**PROMPT:**
The entries that follow must be given again exactly, with no pictures kept.

**DATA LISTING:**
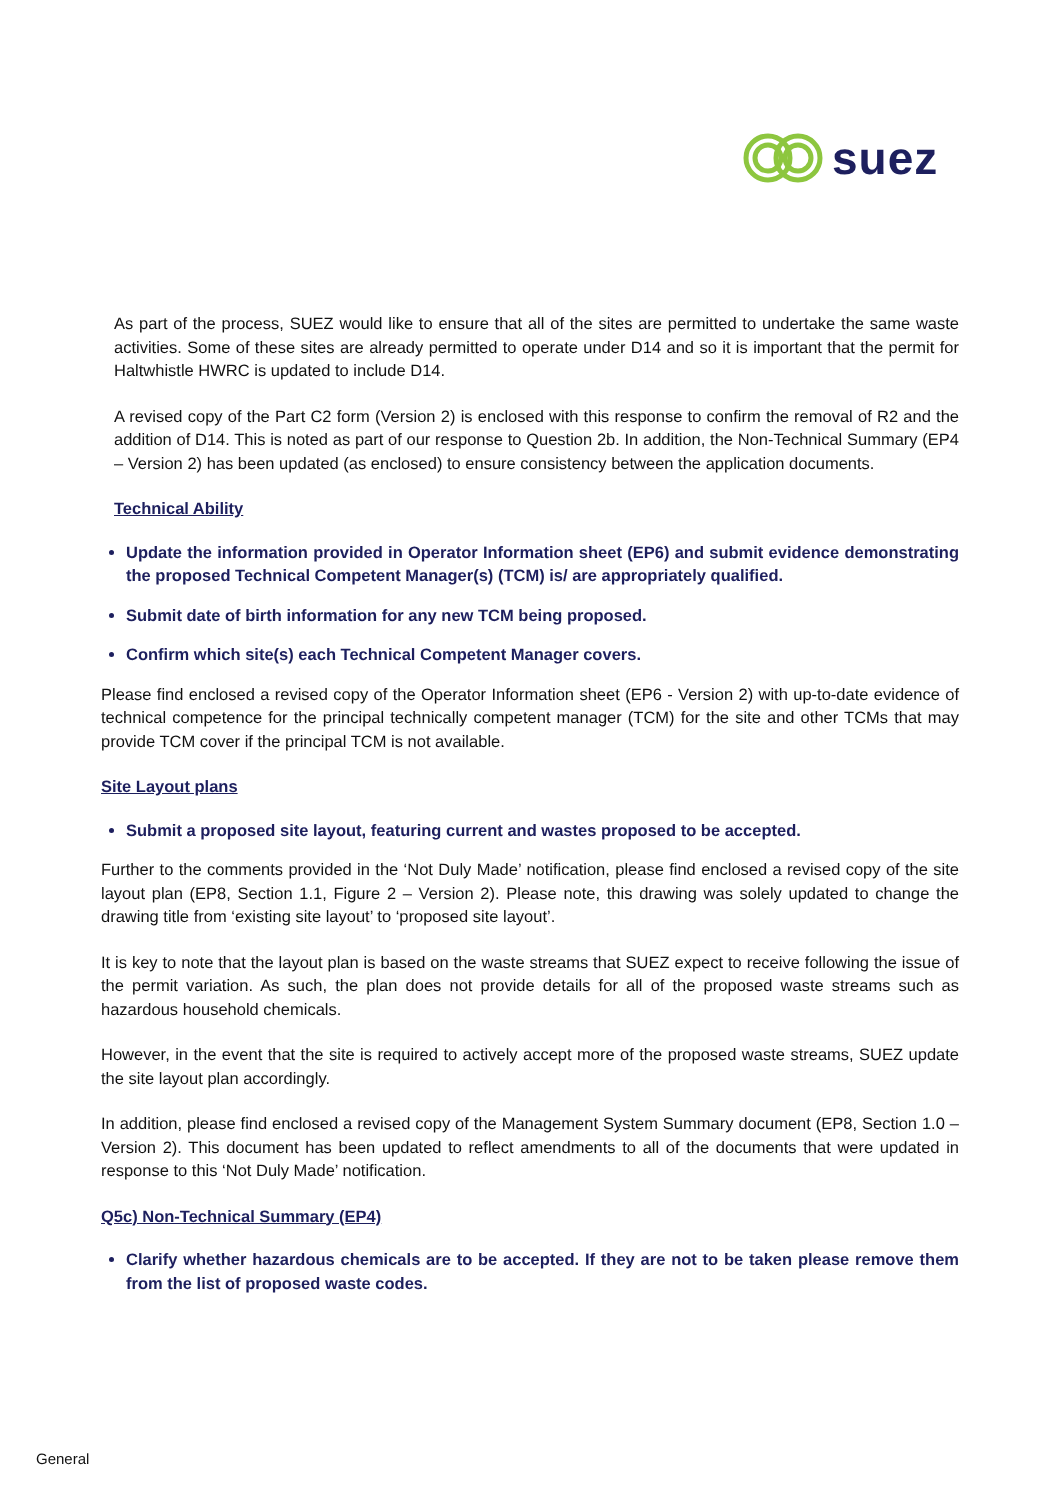suez
As part of the process, SUEZ would like to ensure that all of the sites are permitted to undertake the same waste activities. Some of these sites are already permitted to operate under D14 and so it is important that the permit for Haltwhistle HWRC is updated to include D14.
A revised copy of the Part C2 form (Version 2) is enclosed with this response to confirm the removal of R2 and the addition of D14. This is noted as part of our response to Question 2b. In addition, the Non-Technical Summary (EP4 – Version 2) has been updated (as enclosed) to ensure consistency between the application documents.
Technical Ability
Update the information provided in Operator Information sheet (EP6) and submit evidence demonstrating the proposed Technical Competent Manager(s) (TCM) is/ are appropriately qualified.
Submit date of birth information for any new TCM being proposed.
Confirm which site(s) each Technical Competent Manager covers.
Please find enclosed a revised copy of the Operator Information sheet (EP6 - Version 2) with up-to-date evidence of technical competence for the principal technically competent manager (TCM) for the site and other TCMs that may provide TCM cover if the principal TCM is not available.
Site Layout plans
Submit a proposed site layout, featuring current and wastes proposed to be accepted.
Further to the comments provided in the ‘Not Duly Made’ notification, please find enclosed a revised copy of the site layout plan (EP8, Section 1.1, Figure 2 – Version 2). Please note, this drawing was solely updated to change the drawing title from ‘existing site layout’ to ‘proposed site layout’.
It is key to note that the layout plan is based on the waste streams that SUEZ expect to receive following the issue of the permit variation. As such, the plan does not provide details for all of the proposed waste streams such as hazardous household chemicals.
However, in the event that the site is required to actively accept more of the proposed waste streams, SUEZ update the site layout plan accordingly.
In addition, please find enclosed a revised copy of the Management System Summary document (EP8, Section 1.0 – Version 2). This document has been updated to reflect amendments to all of the documents that were updated in response to this ‘Not Duly Made’ notification.
Q5c) Non-Technical Summary (EP4)
Clarify whether hazardous chemicals are to be accepted. If they are not to be taken please remove them from the list of proposed waste codes.
General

**ANSWER BELOW:**
suez
As part of the process, SUEZ would like to ensure that all of the sites are permitted to undertake the same waste activities. Some of these sites are already permitted to operate under D14 and so it is important that the permit for Haltwhistle HWRC is updated to include D14.
A revised copy of the Part C2 form (Version 2) is enclosed with this response to confirm the removal of R2 and the addition of D14. This is noted as part of our response to Question 2b. In addition, the Non-Technical Summary (EP4 – Version 2) has been updated (as enclosed) to ensure consistency between the application documents.
Technical Ability
Update the information provided in Operator Information sheet (EP6) and submit evidence demonstrating the proposed Technical Competent Manager(s) (TCM) is/ are appropriately qualified.
Submit date of birth information for any new TCM being proposed.
Confirm which site(s) each Technical Competent Manager covers.
Please find enclosed a revised copy of the Operator Information sheet (EP6 - Version 2) with up-to-date evidence of technical competence for the principal technically competent manager (TCM) for the site and other TCMs that may provide TCM cover if the principal TCM is not available.
Site Layout plans
Submit a proposed site layout, featuring current and wastes proposed to be accepted.
Further to the comments provided in the ‘Not Duly Made’ notification, please find enclosed a revised copy of the site layout plan (EP8, Section 1.1, Figure 2 – Version 2). Please note, this drawing was solely updated to change the drawing title from ‘existing site layout’ to ‘proposed site layout’.
It is key to note that the layout plan is based on the waste streams that SUEZ expect to receive following the issue of the permit variation. As such, the plan does not provide details for all of the proposed waste streams such as hazardous household chemicals.
However, in the event that the site is required to actively accept more of the proposed waste streams, SUEZ update the site layout plan accordingly.
In addition, please find enclosed a revised copy of the Management System Summary document (EP8, Section 1.0 – Version 2). This document has been updated to reflect amendments to all of the documents that were updated in response to this ‘Not Duly Made’ notification.
Q5c) Non-Technical Summary (EP4)
Clarify whether hazardous chemicals are to be accepted. If they are not to be taken please remove them from the list of proposed waste codes.
General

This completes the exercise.